Elaine de Astolat (en algún momento-tal vez nunca), más conocida como la dama de Shalott, no ha pintado un cuadro en su vida.

Elaine sólo sigue ahí después del eclipse, tejiendo otra mañana desde su torre mientras la realidad se sigue desgastando en el espejo. Elaine está apresada, encorsetada en el maleficio de confeccionar con puntadas cortas los comienzos, cuando Elaine no tiene ningún interés en pintar nada, y menos en hacer más amenos los finales. Dinos Lancelot, ¿quién podría exigirle nada a Elaine cuando Elaine ya no espera nada? ¿Por qué no dejas a Elaine cantar su tristeza del modo en que quiera cantarla? ¿No percibes la imposibilidad de imponer normas a quien ya no es más que su propia renuncia? No te das cuenta de que Elaine ya no espera nada.

La dama de Shalott. 1888. John William Waterhouse

La dama de Shalott. 1888. John William Waterhouse

La dama de Shalott subirá a su barca, guste o no, para baquear a la deriva su lamento. Con las telas que ella misma ha zurcido derramadas por los bordes, como derramada su mirada inconsolable en dirección a Camelot. Por un momento ha llegado a acumular entre sus ojos toda la desolación que existe tras sus muros medievales. Por un momento ha almacenado tanto desamparo, medio enferma de sombras, que ha conseguido ser libre. Elaine es libre. Y Elaine ya no es. Elaine ha dejado de ser, y es libre, porque Elaine ya no espera nada.

La dama de Shalott. Anterior a 1887. Autor desconocido

La dama de Shalott. Anterior a 1887. Autor desconocido

La dama de Shalott, un personaje secundario de la leyenda artúrica, cuya versión más popular se nos ofrece en La muerte de Arturo, novela escrita por Thomas Malory en el siglo XV, ahora es lienzo en Waterhouse, ahora es poema en Tennyson, ahora es canción en McKennitt. Su amor no correspondido por Lancelot es una excusa banal, insustancial, prescindible en todos los sentidos. La dama de Shalott no es una vulgar desolación por desamor. La dama de Shalott es la entrega más honesta, es la abdicación, es la acumulación de todo el valor y todo el abatimiento necesario para soltar amarras y aprender a perder. «Tuve amor y tengo honor. Esto es cuanto sé de mí», decía doña Mencía en la obra de Calderón de la Barca. Y la dama de Shalott es Elaine. Y Elaine ya no espera nada.

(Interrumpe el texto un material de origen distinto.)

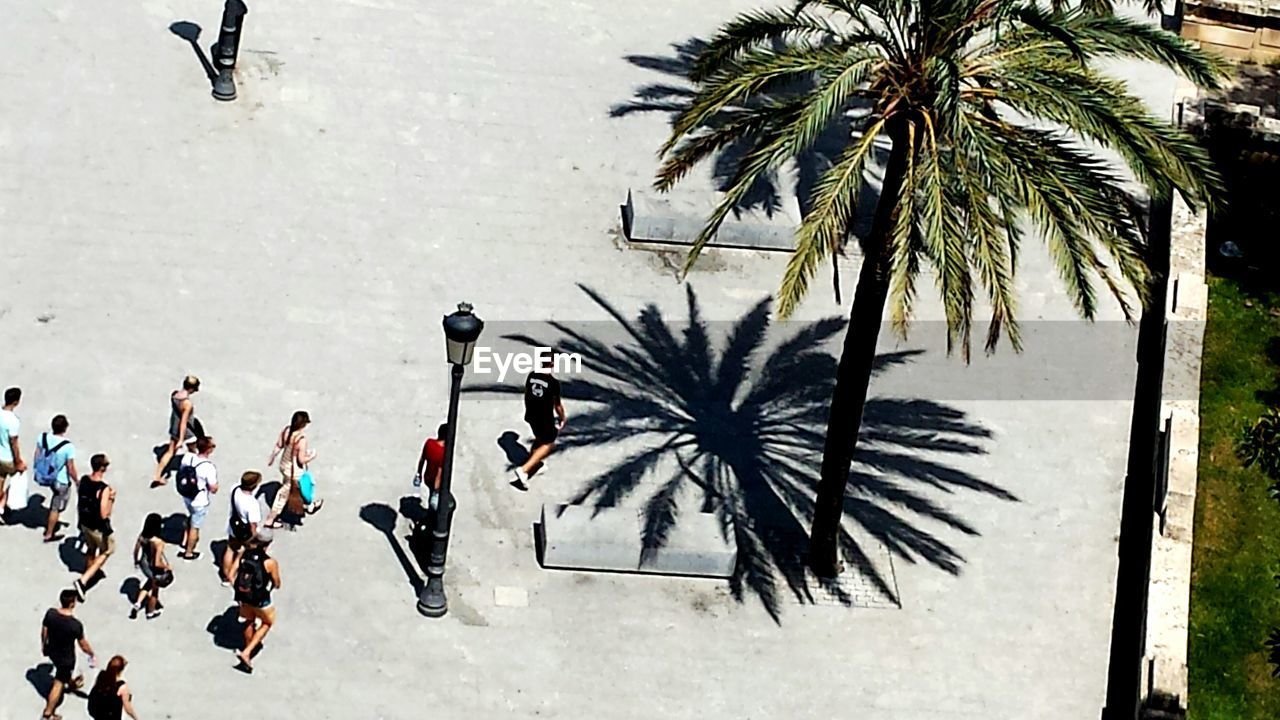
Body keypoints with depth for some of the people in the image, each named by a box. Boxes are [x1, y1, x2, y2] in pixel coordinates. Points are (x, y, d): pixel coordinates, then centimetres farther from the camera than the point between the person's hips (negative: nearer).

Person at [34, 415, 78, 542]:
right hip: (61, 481, -5)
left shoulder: (43, 438, -16)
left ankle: (50, 522, 49)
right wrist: (77, 482, -3)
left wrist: (38, 471, 19)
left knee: (56, 496, 36)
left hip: (44, 476, 5)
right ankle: (49, 535, 32)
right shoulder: (68, 447, -31)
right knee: (56, 508, 16)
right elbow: (71, 469, -21)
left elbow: (37, 456, 0)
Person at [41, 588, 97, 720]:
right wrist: (91, 654, 3)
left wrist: (43, 645, 17)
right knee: (58, 684, 14)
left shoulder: (50, 613, -22)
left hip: (51, 651, 5)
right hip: (65, 658, -5)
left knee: (64, 672, 37)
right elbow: (83, 644, -18)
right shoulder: (76, 625, -34)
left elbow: (44, 631, -3)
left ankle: (71, 683, 66)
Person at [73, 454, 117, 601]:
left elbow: (79, 504, 5)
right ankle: (83, 580, 7)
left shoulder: (83, 480, -8)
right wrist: (111, 499, -19)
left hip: (85, 523, 6)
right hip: (99, 528, -6)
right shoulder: (104, 489, -31)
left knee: (91, 549, 30)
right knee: (107, 551, 17)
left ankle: (89, 575, 50)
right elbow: (104, 514, -29)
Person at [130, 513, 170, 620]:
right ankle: (151, 612, 46)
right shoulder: (158, 542, -35)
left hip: (143, 565, 5)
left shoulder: (142, 536, -16)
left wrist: (136, 561, 20)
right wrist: (167, 567, -13)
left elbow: (135, 551, 0)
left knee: (150, 582, 37)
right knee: (155, 589, 23)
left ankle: (138, 603, 34)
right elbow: (157, 563, -32)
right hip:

La dama de Shalott. 1905. William Holman Hunt

La dama de Shalott. 1905. William Holman Hunt

Yace con un lirio en una mano y una carta con sus últimas palabras en la otra. ¿Qué le vienes a exigir si ya ha perdido? Si el espejo está roto, si no le queda nada por ceder, si siempre seguirá en su barca. ¿Qué hora de entrega le demandas? ¿Cuál ha de ser la puntualidad? ¿Cuál el talento? Demonios, deja cantar a Elaine su tristeza sin reloj, déjala cantarla del modo y de la forma en que quiera cantarla. No pretendas que te agrade. No escuches, no pongas atención. ¿A quién habría de cautivarle una aflicción que no es la suya?

No le queda en su mirada más por dar. No espera reconocimiento, no parece estar pidiendo nada a cambio, en absoluto. Es la dama de Shalott. Ella es sin más una leyenda. ¿Y Elaine? Elaine sólo sigue ahí, tejiendo después del eclipse. Elaine ya no espera nada.